● **Input data**:
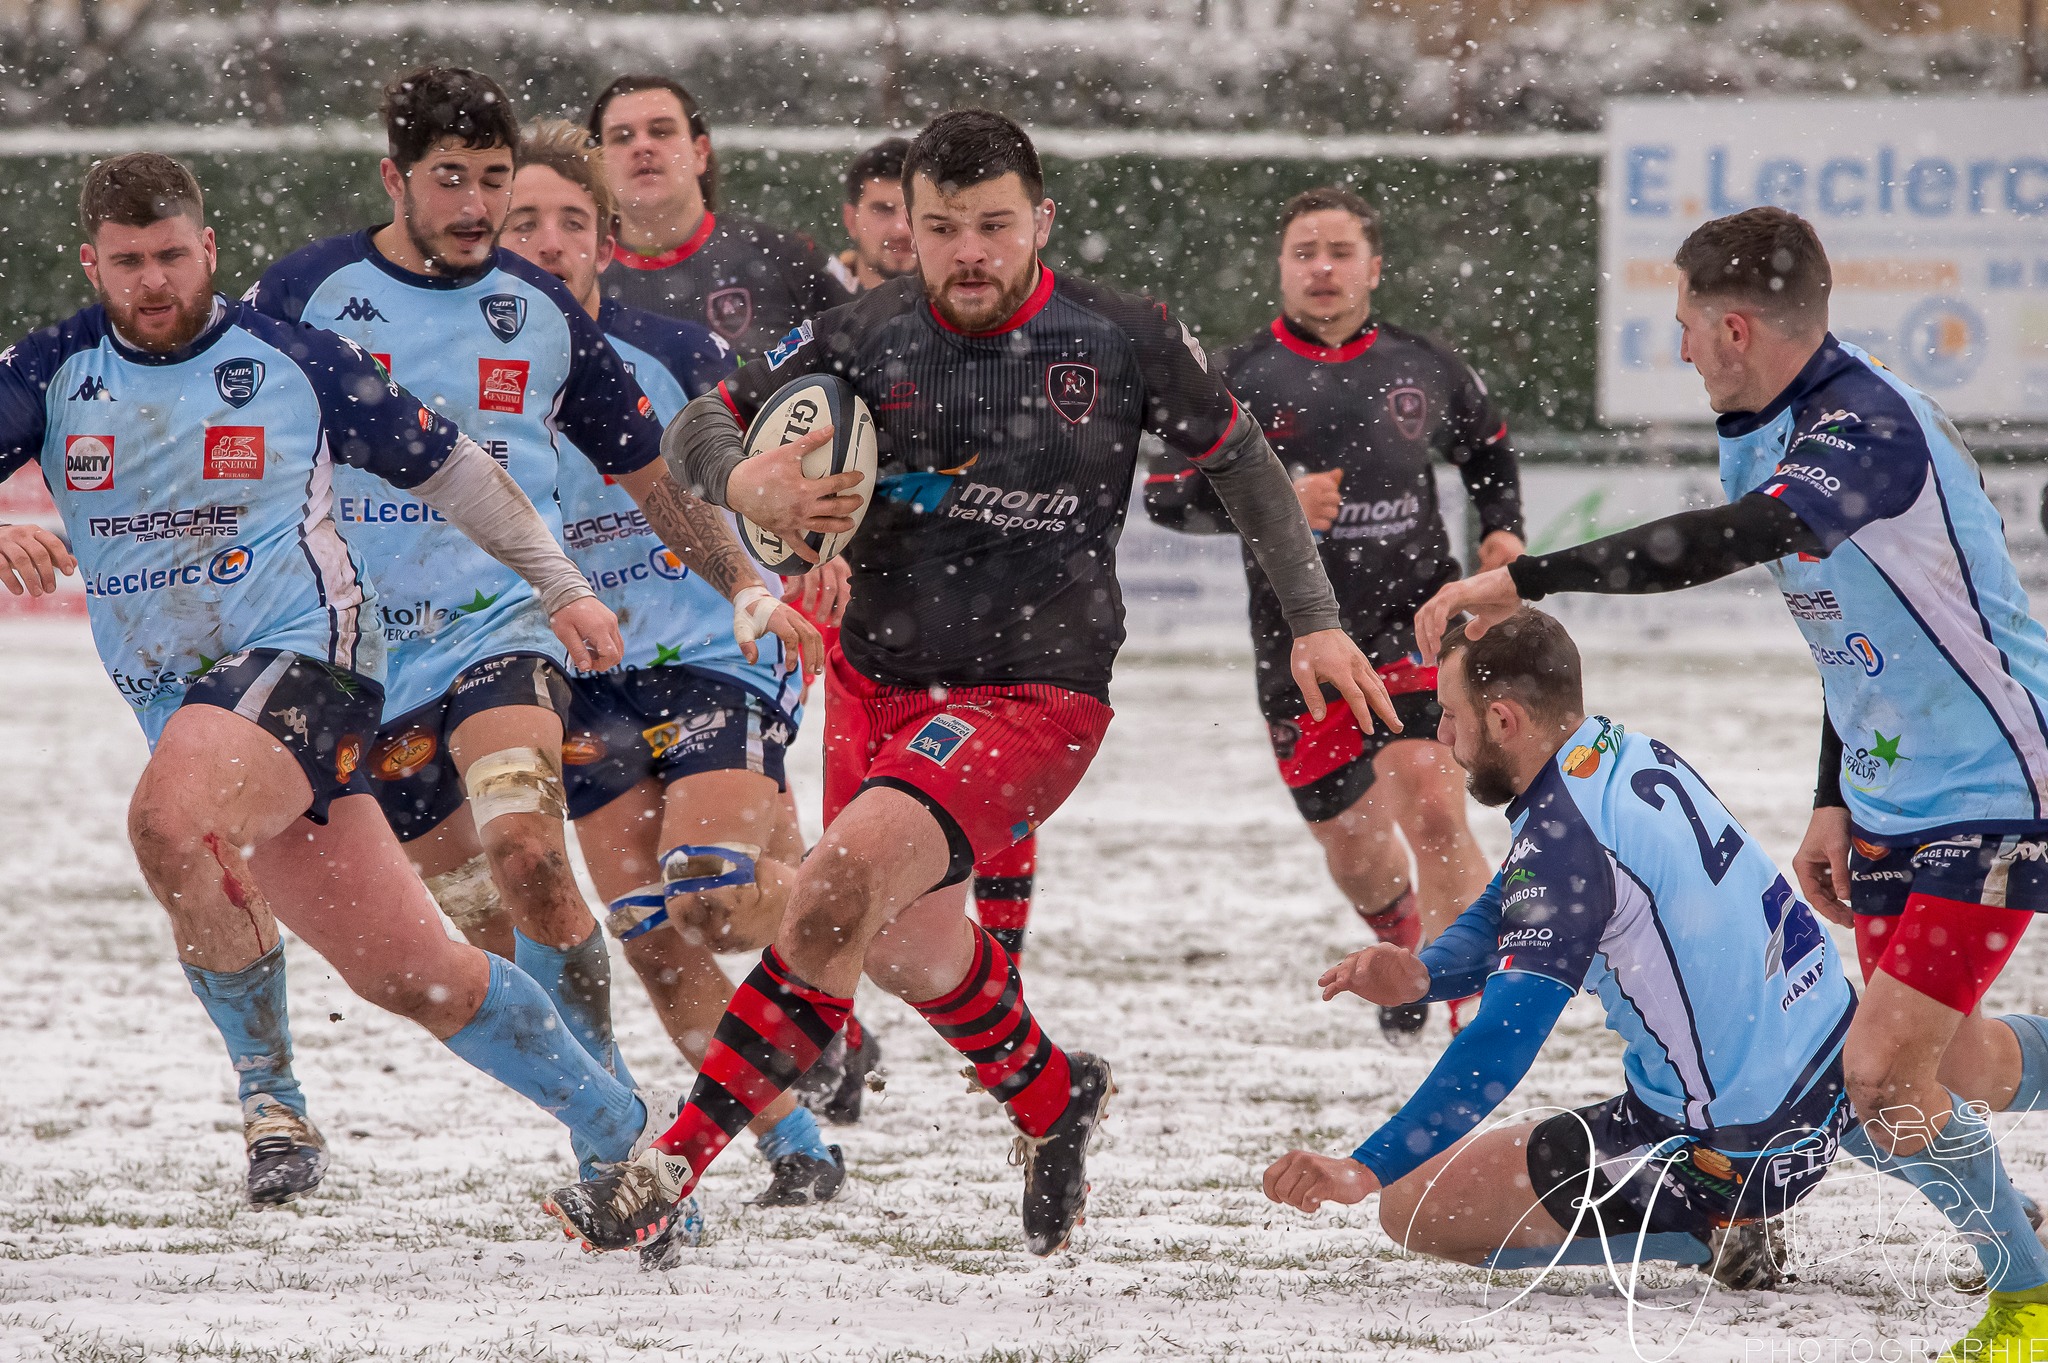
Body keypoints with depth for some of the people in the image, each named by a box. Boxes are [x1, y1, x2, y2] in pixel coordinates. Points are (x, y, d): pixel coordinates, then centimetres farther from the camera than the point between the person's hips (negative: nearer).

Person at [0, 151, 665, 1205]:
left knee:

● **The problem**:
Could you transcribe all of the data exactly, keeping every picture out of the copy?

● **Reply**:
Body keypoints with depth for some of the people in the image, each named by a box. Boxes are [x1, y1, x2, y2] in pixel coordinates. Points are (x, y, d): pixel coordinates, then centimetres farther from the camera than the point between the person's hips (negative: nearer).

Person at [0, 151, 665, 1205]:
left knee:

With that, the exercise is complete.